**Task to complete**
Extract the text of each row below line by line, keeping every word, number, and symbol unchanged and in its original order.

**Provided records**
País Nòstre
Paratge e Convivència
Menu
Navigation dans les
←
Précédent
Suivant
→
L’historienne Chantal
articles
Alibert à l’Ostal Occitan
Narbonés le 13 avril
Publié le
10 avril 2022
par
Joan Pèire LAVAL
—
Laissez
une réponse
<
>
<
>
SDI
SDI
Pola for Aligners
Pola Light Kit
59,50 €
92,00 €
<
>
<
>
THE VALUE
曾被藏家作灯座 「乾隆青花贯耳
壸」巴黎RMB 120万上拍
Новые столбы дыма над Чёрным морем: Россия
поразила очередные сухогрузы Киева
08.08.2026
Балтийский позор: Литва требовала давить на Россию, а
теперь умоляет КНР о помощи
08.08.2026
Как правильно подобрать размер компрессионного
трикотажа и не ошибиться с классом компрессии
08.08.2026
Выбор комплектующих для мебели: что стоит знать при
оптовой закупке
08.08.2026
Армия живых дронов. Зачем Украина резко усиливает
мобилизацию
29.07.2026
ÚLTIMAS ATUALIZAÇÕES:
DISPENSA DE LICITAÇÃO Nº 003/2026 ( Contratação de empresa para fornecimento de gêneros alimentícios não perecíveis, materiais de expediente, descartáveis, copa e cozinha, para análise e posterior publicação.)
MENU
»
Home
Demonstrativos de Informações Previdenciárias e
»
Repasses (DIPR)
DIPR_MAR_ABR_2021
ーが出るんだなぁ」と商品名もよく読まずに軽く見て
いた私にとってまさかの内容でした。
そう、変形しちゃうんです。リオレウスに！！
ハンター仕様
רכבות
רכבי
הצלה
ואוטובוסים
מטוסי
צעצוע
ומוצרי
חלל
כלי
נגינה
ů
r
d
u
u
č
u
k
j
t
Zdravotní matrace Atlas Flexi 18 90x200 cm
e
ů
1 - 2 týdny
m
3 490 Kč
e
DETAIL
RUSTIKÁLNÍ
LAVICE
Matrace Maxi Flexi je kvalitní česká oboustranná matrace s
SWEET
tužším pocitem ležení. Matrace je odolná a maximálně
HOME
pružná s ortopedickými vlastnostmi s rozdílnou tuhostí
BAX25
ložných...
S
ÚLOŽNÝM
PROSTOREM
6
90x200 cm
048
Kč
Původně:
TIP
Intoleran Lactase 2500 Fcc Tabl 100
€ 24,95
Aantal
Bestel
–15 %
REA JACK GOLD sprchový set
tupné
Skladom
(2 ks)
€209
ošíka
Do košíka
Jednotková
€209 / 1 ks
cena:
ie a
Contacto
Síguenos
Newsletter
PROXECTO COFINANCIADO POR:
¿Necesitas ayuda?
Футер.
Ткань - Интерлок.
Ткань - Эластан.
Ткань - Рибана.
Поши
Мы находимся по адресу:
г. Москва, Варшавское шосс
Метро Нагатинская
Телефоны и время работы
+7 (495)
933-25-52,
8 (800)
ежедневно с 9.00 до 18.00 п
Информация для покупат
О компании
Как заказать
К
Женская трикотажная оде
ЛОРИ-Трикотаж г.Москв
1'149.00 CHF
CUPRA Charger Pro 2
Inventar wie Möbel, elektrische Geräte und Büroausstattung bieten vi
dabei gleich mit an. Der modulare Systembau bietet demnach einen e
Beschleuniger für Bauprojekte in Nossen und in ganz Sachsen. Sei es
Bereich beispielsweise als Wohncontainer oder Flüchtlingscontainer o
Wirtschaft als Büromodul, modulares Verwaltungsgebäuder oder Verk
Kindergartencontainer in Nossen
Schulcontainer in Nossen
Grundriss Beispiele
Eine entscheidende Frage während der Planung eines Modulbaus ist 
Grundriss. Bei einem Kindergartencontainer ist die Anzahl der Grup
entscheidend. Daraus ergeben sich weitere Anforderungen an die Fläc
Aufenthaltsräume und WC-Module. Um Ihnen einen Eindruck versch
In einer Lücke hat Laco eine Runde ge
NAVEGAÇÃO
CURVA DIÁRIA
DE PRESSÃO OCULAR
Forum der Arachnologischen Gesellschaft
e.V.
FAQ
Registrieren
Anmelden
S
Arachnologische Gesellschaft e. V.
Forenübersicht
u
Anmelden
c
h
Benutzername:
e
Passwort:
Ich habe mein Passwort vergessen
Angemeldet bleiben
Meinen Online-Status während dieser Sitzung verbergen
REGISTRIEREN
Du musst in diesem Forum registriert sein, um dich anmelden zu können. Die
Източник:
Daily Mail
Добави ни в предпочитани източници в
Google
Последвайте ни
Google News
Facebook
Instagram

**Output for this exercise**
País Nòstre
Paratge e Convivència
Menu
Navigation dans les
←
Précédent
Suivant
→
L’historienne Chantal
articles
Alibert à l’Ostal Occitan
Narbonés le 13 avril
Publié le
10 avril 2022
par
Joan Pèire LAVAL
—
Laissez
une réponse
<
>
<
>
SDI
SDI
Pola for Aligners
Pola Light Kit
59,50 €
92,00 €
<
>
<
>
THE VALUE
曾被藏家作灯座 「乾隆青花贯耳
壸」巴黎RMB 120万上拍
Новые столбы дыма над Чёрным морем: Россия
поразила очередные сухогрузы Киева
08.08.2026
Балтийский позор: Литва требовала давить на Россию, а
теперь умоляет КНР о помощи
08.08.2026
Как правильно подобрать размер компрессионного
трикотажа и не ошибиться с классом компрессии
08.08.2026
Выбор комплектующих для мебели: что стоит знать при
оптовой закупке
08.08.2026
Армия живых дронов. Зачем Украина резко усиливает
мобилизацию
29.07.2026
ÚLTIMAS ATUALIZAÇÕES:
DISPENSA DE LICITAÇÃO Nº 003/2026 ( Contratação de empresa para fornecimento de gêneros alimentícios não perecíveis, materiais de expediente, descartáveis, copa e cozinha, para análise e posterior publicação.)
MENU
»
Home
Demonstrativos de Informações Previdenciárias e
»
Repasses (DIPR)
DIPR_MAR_ABR_2021
ーが出るんだなぁ」と商品名もよく読まずに軽く見て
いた私にとってまさかの内容でした。
そう、変形しちゃうんです。リオレウスに！！
ハンター仕様
רכבות
רכבי
הצלה
ואוטובוסים
מטוסי
צעצוע
ומוצרי
חלל
כלי
נגינה
ů
r
d
u
u
č
u
k
j
t
Zdravotní matrace Atlas Flexi 18 90x200 cm
e
ů
1 - 2 týdny
m
3 490 Kč
e
DETAIL
RUSTIKÁLNÍ
LAVICE
Matrace Maxi Flexi je kvalitní česká oboustranná matrace s
SWEET
tužším pocitem ležení. Matrace je odolná a maximálně
HOME
pružná s ortopedickými vlastnostmi s rozdílnou tuhostí
BAX25
ložných...
S
ÚLOŽNÝM
PROSTOREM
6
90x200 cm
048
Kč
Původně:
TIP
Intoleran Lactase 2500 Fcc Tabl 100
€ 24,95
Aantal
Bestel
–15 %
REA JACK GOLD sprchový set
tupné
Skladom
(2 ks)
€209
ošíka
Do košíka
Jednotková
€209 / 1 ks
cena:
ie a
Contacto
Síguenos
Newsletter
PROXECTO COFINANCIADO POR:
¿Necesitas ayuda?
Футер.
Ткань - Интерлок.
Ткань - Эластан.
Ткань - Рибана.
Поши
Мы находимся по адресу:
г. Москва, Варшавское шосс
Метро Нагатинская
Телефоны и время работы
+7 (495)
933-25-52,
8 (800)
ежедневно с 9.00 до 18.00 п
Информация для покупат
О компании
Как заказать
К
Женская трикотажная оде
ЛОРИ-Трикотаж г.Москв
1'149.00 CHF
CUPRA Charger Pro 2
Inventar wie Möbel, elektrische Geräte und Büroausstattung bieten vi
dabei gleich mit an. Der modulare Systembau bietet demnach einen e
Beschleuniger für Bauprojekte in Nossen und in ganz Sachsen. Sei es
Bereich beispielsweise als Wohncontainer oder Flüchtlingscontainer o
Wirtschaft als Büromodul, modulares Verwaltungsgebäuder oder Verk
Kindergartencontainer in Nossen
Schulcontainer in Nossen
Grundriss Beispiele
Eine entscheidende Frage während der Planung eines Modulbaus ist 
Grundriss. Bei einem Kindergartencontainer ist die Anzahl der Grup
entscheidend. Daraus ergeben sich weitere Anforderungen an die Fläc
Aufenthaltsräume und WC-Module. Um Ihnen einen Eindruck versch
In einer Lücke hat Laco eine Runde ge
NAVEGAÇÃO
CURVA DIÁRIA
DE PRESSÃO OCULAR
Forum der Arachnologischen Gesellschaft
e.V.
FAQ
Registrieren
Anmelden
S
Arachnologische Gesellschaft e. V.
Forenübersicht
u
Anmelden
c
h
Benutzername:
e
Passwort:
Ich habe mein Passwort vergessen
Angemeldet bleiben
Meinen Online-Status während dieser Sitzung verbergen
REGISTRIEREN
Du musst in diesem Forum registriert sein, um dich anmelden zu können. Die
Източник:
Daily Mail
Добави ни в предпочитани източници в
Google
Последвайте ни
Google News
Facebook
Instagram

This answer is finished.